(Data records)
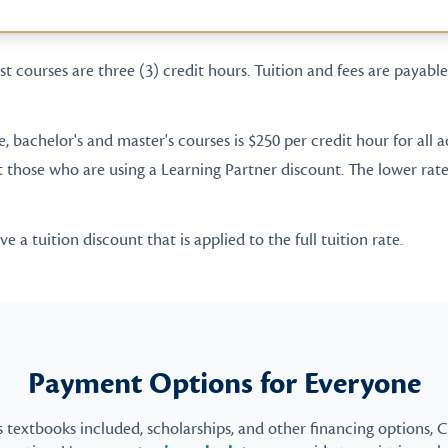
t courses are three (3) credit hours. Tuition and fees are payable 
te, bachelor's and master's courses is $250 per credit hour for all
t those who are using a Learning Partner discount. The lower rate 
 a tuition discount that is applied to the full tuition rate.
Payment Options for Everyone
s textbooks included, scholarships, and other financing options,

▸ EXERCISE OBJECTIVE
Each entry, start to finish, goes into your copy exactly; the pictures stay out.

▸ RESPONSE TO THIS EXERCISE
t courses are three (3) credit hours. Tuition and fees are payable 
te, bachelor's and master's courses is $250 per credit hour for all
t those who are using a Learning Partner discount. The lower rate 
 a tuition discount that is applied to the full tuition rate.
Payment Options for Everyone
s textbooks included, scholarships, and other financing options,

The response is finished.